In the court judgment excerpt, what sentence did the judge impose on the accused?

— Start Page extract —

This judgment is subject to final editorial corrections approved by the court and/or redaction pursuant to the publisher’s duty in compliance with the law, for publication in LawNet and/or the Singapore Law Reports.
Public Prosecutor

v

Vashan a/l K Raman
[2019] SGHC 151
High Court — Criminal Case No 21 of 2019

Vincent Hoong JC

22 May 2019
13 June 2019 
Vincent Hoong JC:
1  The accused, a 25-year-old male, pleaded guilty to a charge of importing into Singapore not less than 14.99g of diamorphine under s 7 of the Misuse of Drugs Act (Cap 185, 2008 Rev Ed) (“MDA”), punishable under s 33(1) of the same Act. Upon conviction, I sentenced the accused to 25 years’ imprisonment and 15 strokes of the cane, to be backdated to 22 December 2016, the date of his remand.
2 The accused has appealed against the sentence imposed. I set out the reasons for my decision.

— End Page extract —
— Start Material supplied —

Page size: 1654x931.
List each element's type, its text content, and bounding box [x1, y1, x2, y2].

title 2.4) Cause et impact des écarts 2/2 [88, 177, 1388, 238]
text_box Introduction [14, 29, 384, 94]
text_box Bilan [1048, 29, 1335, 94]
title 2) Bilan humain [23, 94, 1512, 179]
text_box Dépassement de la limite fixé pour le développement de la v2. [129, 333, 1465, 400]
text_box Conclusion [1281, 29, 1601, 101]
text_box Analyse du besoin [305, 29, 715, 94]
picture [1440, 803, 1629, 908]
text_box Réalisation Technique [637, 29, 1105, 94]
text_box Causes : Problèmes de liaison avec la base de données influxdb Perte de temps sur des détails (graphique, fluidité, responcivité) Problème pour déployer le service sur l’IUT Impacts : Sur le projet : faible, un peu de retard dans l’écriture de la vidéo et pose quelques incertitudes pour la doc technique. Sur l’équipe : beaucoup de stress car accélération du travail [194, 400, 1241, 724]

— End Material supplied —

▸ **Correct result**:
25 years' imprisonment and 15 strokes of the cane, backdated to 22 December 2016.